• **Activités proposées**
**a.** Dans le texte sur l'éducation, relevez tous ceux qui se partagent la tâche d'éduquer à côté de l'Éducation nationale.
**b.** Poursuivez le texte sur l'éducation après sa dernière phrase.

• **Texte source**
Je voudrais poursuivre la réflexion engagée l’autre jour sur les évolutions de l’éducation à la faveur des nouvelles opportunités offertes par le numérique et vous proposer de partager un cadre de lecture.
Comme je le disais dans mon précédent billet, je crois qu’on ne comprend pas grand chose à la question éducative si on ne remonte pas aux choix sociaux globaux et à l'organisation macro du système.
Personnellement, les approches fondées sur la « posture enseignante » et sur le supposé besoin de formation des profs me semblent inutiles, incantatoires et démenties par le réel. J’ai vécu un paquet de ces réformes, qui n’ont jamais touché les choses qu’à la marge. De même, je conteste tous les raisonnements fondés sur la supposée inertie du système. Quand une technologie est immédiatement efficace, elle peut prospérer aussi vite que la calculatrice dans les années 80, par exemple.
Qu’est-ce que la société attend de l’Education nationale ? Comment s’est-elle organisée pour atteindre ces objectifs ? Ces deux questions précèdent toutes les autres.
L’Education nationale n’a pas, et n’a jamais eu le monopole de l’éducation. Les familles, la société, les collègues de travail, et depuis plus récemment les « médias » - incluant les éditeurs -) et le monde de l’éducation informelle se partagent la tâche. On sent bien d’ailleurs que les plus vives ruptures et les plus rapides diffusions de pratiques sont beaucoup plus propagées par les pairs et la société que par le système lui-même.
A l’inverse, et depuis toujours, l’éducation nationale ne se contente pas d’éduquer. Elle le fait, certes, et plutôt bien, quoi qu’on en dise. Mais parallèlement, elle normalise (et crée donc de l’adaptabilité aux besoins de la société), elle hiérarchise, et elle sélectionne.
Ces missions complémentaires sont sans doute consubstantielles de la Révolution. La République naissante a centré sa politique, plus qu'aucun pays au monde, sur l'individu, qu'il convenait d'arracher à sa famille, à son village, à son église, pour en faire un élève, un soldat ou un citoyen composant unitaire de ce "peuple souverain".

• **Les données**
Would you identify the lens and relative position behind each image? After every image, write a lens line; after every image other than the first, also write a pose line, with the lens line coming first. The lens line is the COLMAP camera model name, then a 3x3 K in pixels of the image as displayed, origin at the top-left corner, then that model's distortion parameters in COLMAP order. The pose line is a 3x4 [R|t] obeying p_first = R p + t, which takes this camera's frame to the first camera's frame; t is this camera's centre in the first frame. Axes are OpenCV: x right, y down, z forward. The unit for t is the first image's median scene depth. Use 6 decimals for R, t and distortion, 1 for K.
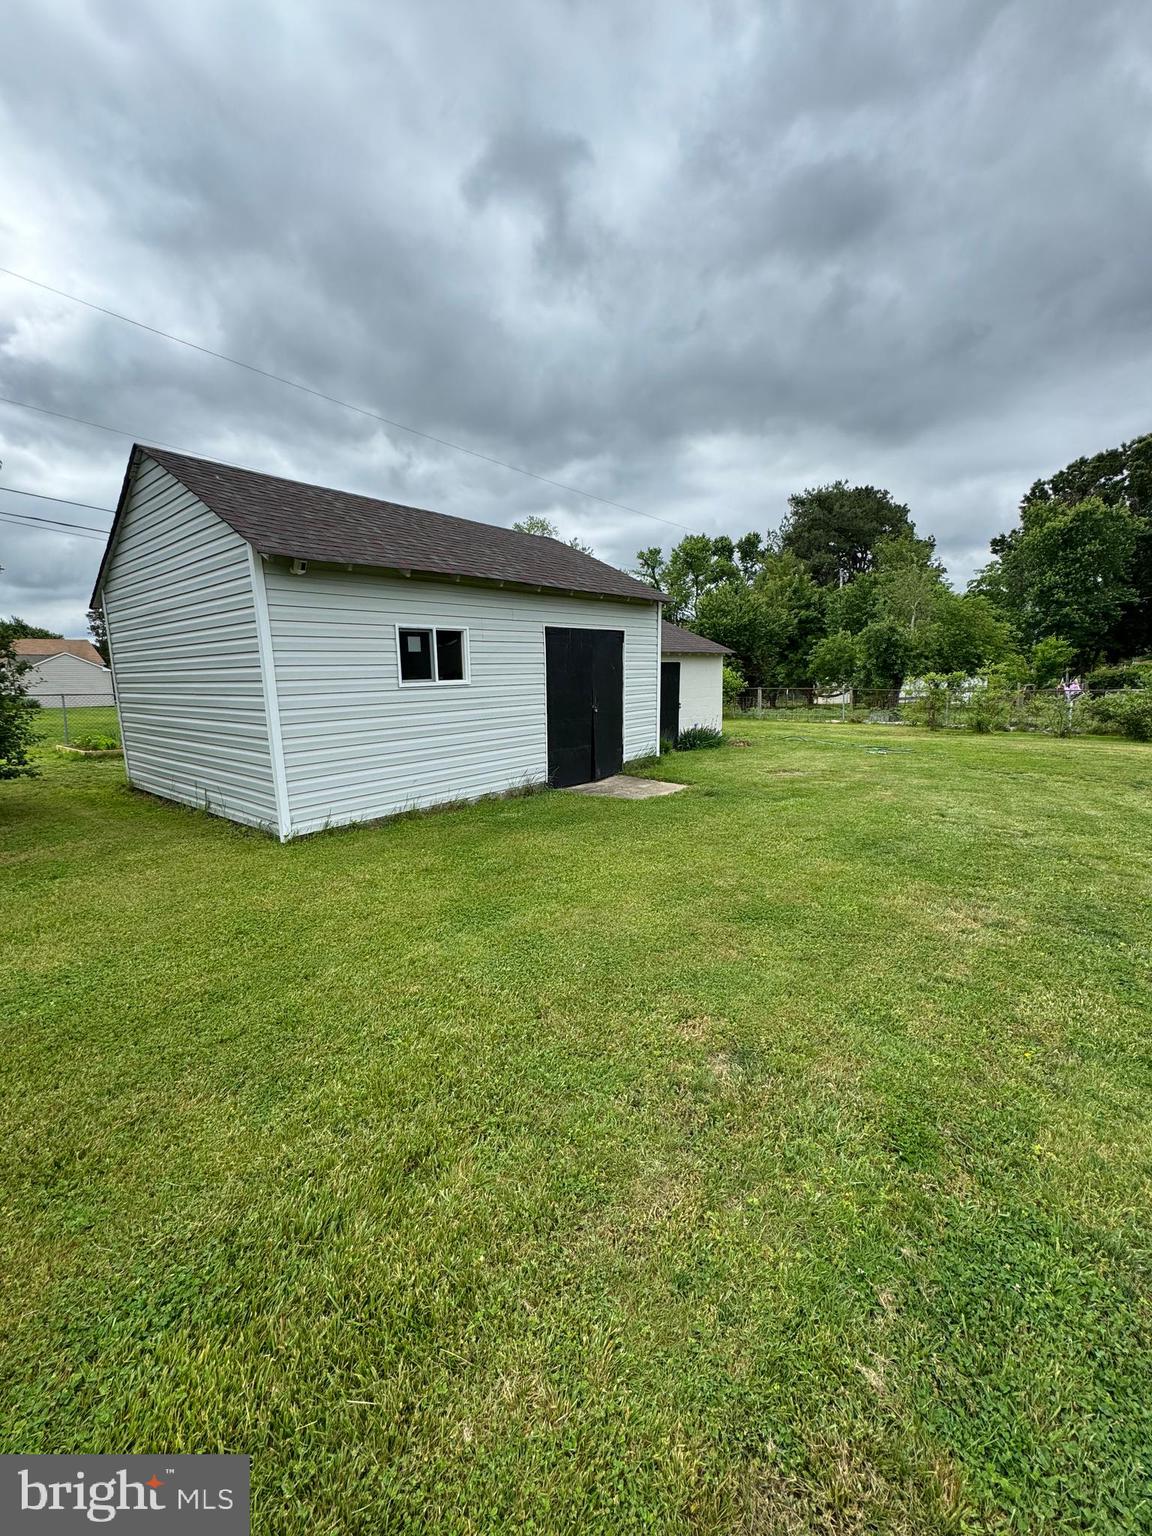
lens RADIAL K [[612.0, 0, 576.0], [0, 612.0, 768.0], [0, 0, 1]] dist [-0.001389, -0.000478]
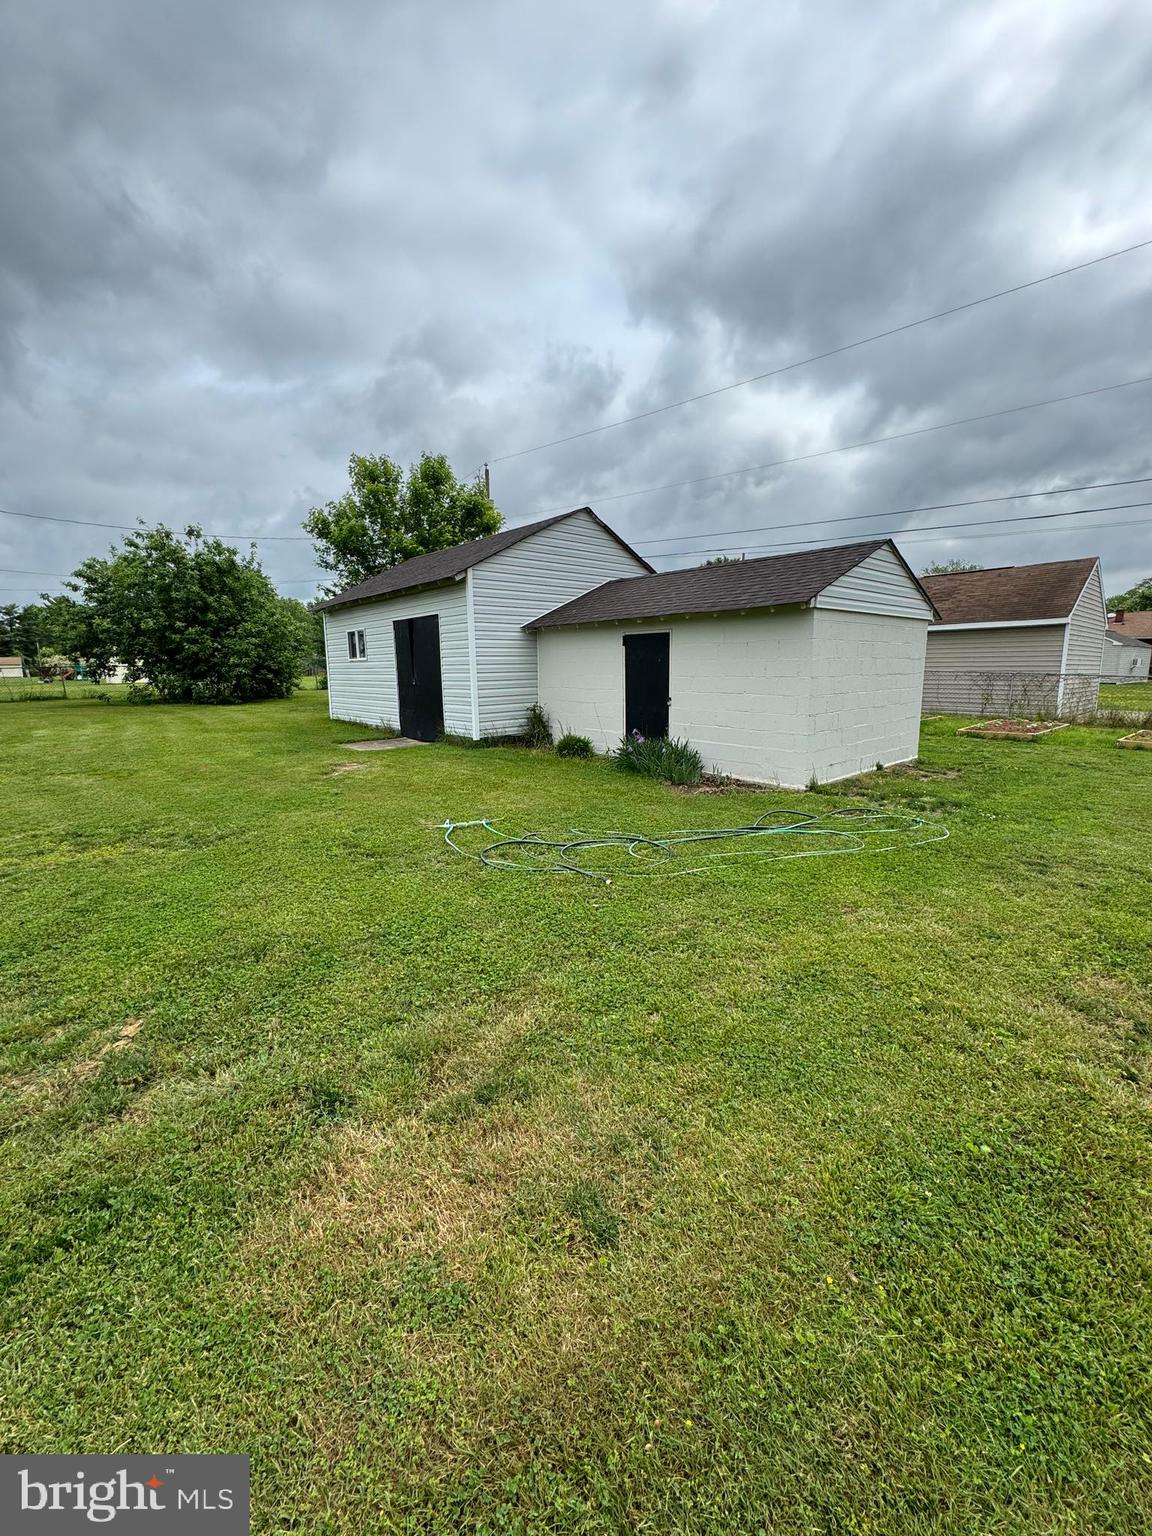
lens RADIAL K [[612.0, 0, 576.0], [0, 612.0, 768.0], [0, 0, 1]] dist [-0.001389, -0.000478]
pose [[-0.161192, 0.181075, -0.970170, 1.155704], [-0.141492, 0.968630, 0.204296, -0.214797], [0.976728, 0.170202, -0.130514, 1.428954]]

• **Corrigés**
**a.** Les familles ; la société ; les collègues de travail ; les « médias », éditeurs compris ; le monde de l'éducation informelle.

**b.**
Cette sélection était drastique il y a encore fort peu de temps (5% d’une classe d’âge au baccalauréat en 1950, 35 % en 1985).
Elle a notamment justifié des choix précis : l’importance accordée aux matières supposées objectives (comme les mathématiques), le format extrêmement normalisé (« scolaire ») des épreuves d’évaluation. La République voulait bien trier ses enfants, mais elle devait le faire sur des critères objectifs, vérifiables et accordant toute place au « mérite ».
Elle a également fondé une organisation extrêmement précise de l’Education nationale, et pour tout dire, tayloriste. Programmes normalisés, cours de durées homogènes, groupe classe soudé sur toute une année et « usiné » collectivement, professeurs spécialisés dans une seule matière, etc. Cette organisation a été mise en place par la IIIe République, qui , pour faire face à une première massification de l'éducation, a utilisé les techniques de pouvoir et les techniques de production de son époque : le taylorisme.
Il n’y a aucune raison aujourd’hui que les groupes soient les mêmes pour le cours de mathématiques et le cours de géographie, si ce n’est justement le besoin de normaliser les parcours pour garantir l’égalité des chances.
Pourtant, ce système a fonctionné, pas trop mal, jusqu’aux années 80 et la deuxième massification : la décision de généralisation accélérée du baccalauréat. De 35 % d’une classe d’âge en 1985, on est passé à 70 % d’une classe d’âge en 2005 et bientôt 80 %.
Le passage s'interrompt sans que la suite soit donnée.